## BRIEF 1
Please reproduce the IFS story word for word, beginning at "How IFS changed my Life in" and stopping after "not connect with.".
## BRIEF 2
In the IFS story, how long was the journey of seeking help for the pain between the neck and shoulders?
## BRIEF 3
List each way, as the IFS story gives them, that people reached the author to talk about how impactful the art installation was.

How IFS changed my Life in a 50 minute Hour
Updated: Apr 8
The Story of how IFS Changed my Life
I need to begin with a little bit of background to help you understand better the aligning forces behind the moment I was hooked. In childhood, many things happened that were followed by explanations of why my understanding of them was wrong. I was told I was loved and yet violence and neglect were the norms. I was also in a graduate program for studio fine arts with a studio advisor I did not connect with.
The impetus of the story was that my father had passed away and I had just created the most talked-about art installation of my life. People were stopping me in the halls, emailing me and one person even stopped me on the street, all to go on about how impactful my work was! I was feeling kind of like an art star for a few days, full of pride and hope and belief that my core was ‘good’. Everything changed in a matter of a moment when I had my critique with my advisor on the installation. (In hindsight I wonder if my mother waiting for me off in another area had anything to do with my reaction.) She asked me to talk about the piece, which I am recalling I mostly talked about what I would change after seeing it installed in the space. Perhaps I was glowing and was trying to be modest, but I was still feeling pretty good about what I had done. After speaking about my work for a few minutes, my advisor replied with the most incongruent feedback for which I was not prepared. Again, in hindsight, I believe that with the death of my father and the history of expecting one thing and receiving another, I had an intensely visceral reaction to her words; “Obviously you do not understand composition, or color theory or anything about installations. Rhythm, intent, where the eye goes… I don’t believe you have any idea what you are doing.” As she spoke, I could feel a heavy medieval metal helmet form at the top of my skull. It then closed in and around my head and neck with articulated visor pieces that banged down like Mel Brooks’s television show’s intro to Get Smart. I got a terrible headache immediately; so bad I could hardly see. We ended the critique a few minutes later because I was pretty much incapacitated with bodily sensations. This began my two-month journey seeking help to rid myself of excruciating pain between my neck and shoulders.

## SUPPLIED RECORDS
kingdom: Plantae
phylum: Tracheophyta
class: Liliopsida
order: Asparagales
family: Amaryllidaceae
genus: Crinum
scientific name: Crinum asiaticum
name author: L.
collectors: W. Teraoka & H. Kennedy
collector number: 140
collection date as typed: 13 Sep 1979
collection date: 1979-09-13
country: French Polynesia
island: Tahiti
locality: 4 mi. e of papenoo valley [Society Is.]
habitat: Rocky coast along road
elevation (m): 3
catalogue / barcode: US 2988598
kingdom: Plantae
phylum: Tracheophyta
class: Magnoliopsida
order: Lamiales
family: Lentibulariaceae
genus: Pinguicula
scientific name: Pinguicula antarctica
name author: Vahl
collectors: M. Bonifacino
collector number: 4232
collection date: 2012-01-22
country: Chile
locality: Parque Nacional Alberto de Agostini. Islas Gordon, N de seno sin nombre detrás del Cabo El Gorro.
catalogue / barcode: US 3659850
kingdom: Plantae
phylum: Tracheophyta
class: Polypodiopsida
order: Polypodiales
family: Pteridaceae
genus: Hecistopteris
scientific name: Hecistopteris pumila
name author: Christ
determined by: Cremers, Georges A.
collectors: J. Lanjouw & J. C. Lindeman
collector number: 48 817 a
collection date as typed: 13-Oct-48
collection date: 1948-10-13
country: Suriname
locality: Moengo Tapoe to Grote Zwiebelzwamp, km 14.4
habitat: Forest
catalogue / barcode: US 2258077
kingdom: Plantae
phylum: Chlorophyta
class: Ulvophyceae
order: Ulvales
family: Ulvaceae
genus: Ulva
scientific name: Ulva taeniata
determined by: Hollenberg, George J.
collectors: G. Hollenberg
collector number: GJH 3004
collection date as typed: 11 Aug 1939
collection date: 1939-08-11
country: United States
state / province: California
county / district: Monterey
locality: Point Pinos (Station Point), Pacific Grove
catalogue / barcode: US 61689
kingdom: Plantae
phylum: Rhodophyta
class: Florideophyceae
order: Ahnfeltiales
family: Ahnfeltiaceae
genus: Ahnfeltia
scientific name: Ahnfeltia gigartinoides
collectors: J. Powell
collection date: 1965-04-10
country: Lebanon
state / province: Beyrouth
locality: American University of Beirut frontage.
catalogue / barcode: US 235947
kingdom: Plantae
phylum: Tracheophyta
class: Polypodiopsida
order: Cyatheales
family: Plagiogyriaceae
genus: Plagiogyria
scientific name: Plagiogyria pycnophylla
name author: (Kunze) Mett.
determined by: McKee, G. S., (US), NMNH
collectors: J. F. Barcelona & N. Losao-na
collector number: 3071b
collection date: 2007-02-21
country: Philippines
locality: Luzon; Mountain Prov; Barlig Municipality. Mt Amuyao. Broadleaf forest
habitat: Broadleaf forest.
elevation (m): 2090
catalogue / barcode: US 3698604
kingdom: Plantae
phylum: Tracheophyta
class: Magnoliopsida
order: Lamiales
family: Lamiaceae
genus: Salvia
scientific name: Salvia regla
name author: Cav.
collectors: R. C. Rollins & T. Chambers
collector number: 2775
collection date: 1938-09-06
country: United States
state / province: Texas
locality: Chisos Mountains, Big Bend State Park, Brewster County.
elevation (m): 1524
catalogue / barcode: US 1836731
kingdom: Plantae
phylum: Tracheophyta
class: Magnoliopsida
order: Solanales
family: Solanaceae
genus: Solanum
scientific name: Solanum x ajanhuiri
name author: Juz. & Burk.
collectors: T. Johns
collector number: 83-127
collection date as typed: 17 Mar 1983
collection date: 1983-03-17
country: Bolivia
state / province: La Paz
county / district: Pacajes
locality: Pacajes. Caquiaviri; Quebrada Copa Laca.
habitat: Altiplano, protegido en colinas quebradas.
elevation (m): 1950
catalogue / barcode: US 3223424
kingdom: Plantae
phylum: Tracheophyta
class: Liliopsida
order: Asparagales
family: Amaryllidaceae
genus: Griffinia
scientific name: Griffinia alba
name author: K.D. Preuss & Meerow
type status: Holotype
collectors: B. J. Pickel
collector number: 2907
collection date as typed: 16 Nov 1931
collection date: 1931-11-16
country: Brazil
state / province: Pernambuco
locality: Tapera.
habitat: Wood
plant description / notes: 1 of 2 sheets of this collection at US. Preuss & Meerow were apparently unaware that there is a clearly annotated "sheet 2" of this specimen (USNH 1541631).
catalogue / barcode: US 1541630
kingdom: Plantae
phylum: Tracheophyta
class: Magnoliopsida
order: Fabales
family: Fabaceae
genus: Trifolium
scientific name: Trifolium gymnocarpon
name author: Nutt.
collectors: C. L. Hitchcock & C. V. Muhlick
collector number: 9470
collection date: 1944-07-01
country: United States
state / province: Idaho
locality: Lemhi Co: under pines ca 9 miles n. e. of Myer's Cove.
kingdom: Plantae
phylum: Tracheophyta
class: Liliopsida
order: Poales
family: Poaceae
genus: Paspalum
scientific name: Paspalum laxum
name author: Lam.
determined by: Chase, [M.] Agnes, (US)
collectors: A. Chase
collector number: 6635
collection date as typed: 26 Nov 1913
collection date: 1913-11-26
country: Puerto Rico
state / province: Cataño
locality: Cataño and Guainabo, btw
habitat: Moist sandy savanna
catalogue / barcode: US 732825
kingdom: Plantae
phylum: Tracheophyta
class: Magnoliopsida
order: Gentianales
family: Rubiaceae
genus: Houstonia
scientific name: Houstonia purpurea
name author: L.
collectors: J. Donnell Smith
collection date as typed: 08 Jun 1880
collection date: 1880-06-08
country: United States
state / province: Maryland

## WRITTEN RESPONSE 1
How IFS changed my Life in a 50 minute Hour
Updated: Apr 8
The Story of how IFS Changed my Life
I need to begin with a little bit of background to help you understand better the aligning forces behind the moment I was hooked. In childhood, many things happened that were followed by explanations of why my understanding of them was wrong. I was told I was loved and yet violence and neglect were the norms. I was also in a graduate program for studio fine arts with a studio advisor I did not connect with.

## WRITTEN RESPONSE 2
Two months.

## WRITTEN RESPONSE 3
- Stopping the author in the halls
- Emailing the author
- Stopping the author on the street (one person)